The principle could also apply to processors. Another more innovative solution is to replace computation, à la von Neumann [Hungarian mathematician John von Neumann (1903-1957)], the model followed since the onset of the information technology revolution, with neuromorphic computation, which seeks to mimic the functioning of the brain,” Faria said.
In traditional computing, the bit (binary digit), 1 or 0, is the smallest unit of information that can be stored or transmitted. The numeral 1 corresponds to a closed circuit that allows an electric current to pass, and 0 corresponds to an open circuit that blocks the signal. In short, the paradigm is yes or no, with nothing in between. In neuromorphic computing, each basic unit can display several possible states – yes, no, and various forms of maybe.
Moreover, neural networks would display levels of plasticity and learning capacity that would increasingly resemble those of biological structures. Hence, many different units could be synchronised so that they would be able to learn and mimic each other’s electrical patterns.
“Alongside multilayer memory, learning capacity is a very important characteristic of the ENODe,” Faria said. “To demonstrate this capacity, we subjected the device to ‘Pavlov’s dog test’.”
The test, based on experiments performed by Russian physiologist Ivan Petrovich Pavlov (1849-1936), associates the offer of food with the sound of a buzzer or bell. The dog salivates initially on seeing or sniffing the food, and later, whenever it hears the sound, it salivates even in the absence of food.
“We reproduced this kind of animal conditioning using two neuromorphic systems, one for vision, mimicking the sight of food, and the other for hearing, mimicking the sound of the bell. Changes in conductivity due to electric potential occurring in the vision system were ‘learned’ by the hearing system when the two systems were integrated,” Faria said.
It seems complicated, but essentially these findings can be summarised as the ability to dope the polymer structure by using an ion flux.
Today’s von Neumann computers are already able to learn by trial and error. In technical language, this is called machine learning, and it can be found even in the latest generation of smartphones. A milestone in this evolution was reached in 1997, when world chess champion Garry Kasparov, thought by many to be the best chess player of all time, lost to IBM’s Deep Blue supercomputer.

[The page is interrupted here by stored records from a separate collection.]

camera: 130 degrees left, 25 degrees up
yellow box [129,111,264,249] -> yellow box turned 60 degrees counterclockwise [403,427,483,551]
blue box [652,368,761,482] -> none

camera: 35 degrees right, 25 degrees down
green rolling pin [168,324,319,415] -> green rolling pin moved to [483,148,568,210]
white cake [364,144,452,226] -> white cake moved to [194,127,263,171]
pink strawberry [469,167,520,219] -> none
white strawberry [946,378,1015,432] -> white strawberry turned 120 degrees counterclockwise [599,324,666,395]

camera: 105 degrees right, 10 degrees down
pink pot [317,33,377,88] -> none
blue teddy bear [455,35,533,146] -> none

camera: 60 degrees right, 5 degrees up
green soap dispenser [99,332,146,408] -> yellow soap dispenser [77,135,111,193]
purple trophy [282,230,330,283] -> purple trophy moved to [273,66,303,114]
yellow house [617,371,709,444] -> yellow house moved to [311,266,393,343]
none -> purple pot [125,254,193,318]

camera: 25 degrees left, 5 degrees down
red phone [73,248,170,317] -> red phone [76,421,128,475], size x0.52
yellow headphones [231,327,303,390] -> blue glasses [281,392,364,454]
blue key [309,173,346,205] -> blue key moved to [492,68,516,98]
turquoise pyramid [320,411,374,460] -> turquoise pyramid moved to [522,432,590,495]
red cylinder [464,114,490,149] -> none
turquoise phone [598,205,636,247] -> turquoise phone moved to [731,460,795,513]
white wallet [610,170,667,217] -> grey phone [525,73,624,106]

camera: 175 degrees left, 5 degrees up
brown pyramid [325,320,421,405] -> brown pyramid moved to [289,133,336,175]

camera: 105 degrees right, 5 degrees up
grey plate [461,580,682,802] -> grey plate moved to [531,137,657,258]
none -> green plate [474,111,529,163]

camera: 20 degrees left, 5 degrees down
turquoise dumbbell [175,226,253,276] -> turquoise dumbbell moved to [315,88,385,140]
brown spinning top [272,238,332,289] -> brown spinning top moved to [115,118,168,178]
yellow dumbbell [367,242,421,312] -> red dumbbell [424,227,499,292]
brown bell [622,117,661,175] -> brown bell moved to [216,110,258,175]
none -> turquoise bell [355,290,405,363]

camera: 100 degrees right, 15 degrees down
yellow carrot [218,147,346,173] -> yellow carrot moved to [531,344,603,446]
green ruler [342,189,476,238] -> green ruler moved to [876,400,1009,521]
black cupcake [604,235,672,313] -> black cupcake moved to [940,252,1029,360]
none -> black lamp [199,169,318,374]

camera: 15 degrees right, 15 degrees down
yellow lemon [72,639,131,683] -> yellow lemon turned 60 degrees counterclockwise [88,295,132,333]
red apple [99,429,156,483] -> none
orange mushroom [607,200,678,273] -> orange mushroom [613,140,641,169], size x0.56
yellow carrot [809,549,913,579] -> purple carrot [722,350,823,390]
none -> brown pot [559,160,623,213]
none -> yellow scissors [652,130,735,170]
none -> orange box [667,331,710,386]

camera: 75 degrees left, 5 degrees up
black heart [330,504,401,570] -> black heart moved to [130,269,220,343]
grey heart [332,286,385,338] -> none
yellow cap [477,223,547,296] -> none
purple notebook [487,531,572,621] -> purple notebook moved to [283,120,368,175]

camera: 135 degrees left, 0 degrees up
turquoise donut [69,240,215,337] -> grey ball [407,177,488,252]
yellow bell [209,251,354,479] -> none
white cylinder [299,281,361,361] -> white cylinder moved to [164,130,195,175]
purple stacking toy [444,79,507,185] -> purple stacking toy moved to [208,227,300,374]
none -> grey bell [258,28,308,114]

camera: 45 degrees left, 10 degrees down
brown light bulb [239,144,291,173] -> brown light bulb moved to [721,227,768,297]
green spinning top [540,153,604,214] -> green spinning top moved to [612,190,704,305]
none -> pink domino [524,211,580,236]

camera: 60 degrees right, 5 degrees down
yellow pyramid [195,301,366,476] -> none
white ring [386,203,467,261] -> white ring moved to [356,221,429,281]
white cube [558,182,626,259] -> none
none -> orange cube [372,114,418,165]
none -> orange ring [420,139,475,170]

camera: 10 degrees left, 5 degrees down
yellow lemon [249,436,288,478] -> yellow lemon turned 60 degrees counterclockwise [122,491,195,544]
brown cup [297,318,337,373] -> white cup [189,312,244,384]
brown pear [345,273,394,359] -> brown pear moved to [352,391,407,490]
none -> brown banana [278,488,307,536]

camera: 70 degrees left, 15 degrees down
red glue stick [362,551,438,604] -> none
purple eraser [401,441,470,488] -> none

Another landmark event occurred in 2011 when Watson, an even more powerful IBM supercomputer, defeated two former human champions of Jeopardy!, a popular TV quiz program in the US. With 15 trillion bytes of random-access memory (a byte equals eight bits), equivalent to 5,000 massively parallel processors, Watson can read half a billion pages in 3 seconds.
During the quiz program, its machine learning capability enabled it to understand the questions (many of them tricky), find all the possible answers, rank them statistically by plausibility, and choose the most likely option, within seconds or fractions of a second.
The target now, however, is a different type of learning based not on the accumulation of bytes in gigantic machines but on multilevel processing units integrated into networks capable of mimicking the plasticity of the human brain.
The device tested in Stanford’s experiment is macroscopic in size, less than a millimeter thick, and can be miniaturised to the nanometric scale by using photolithography. “Our prime goal is to connect several neuromorphic devices and mimic neural networks capable of performing increasingly complex functions,” Faria said. Neuromorphic computing is on the horizon.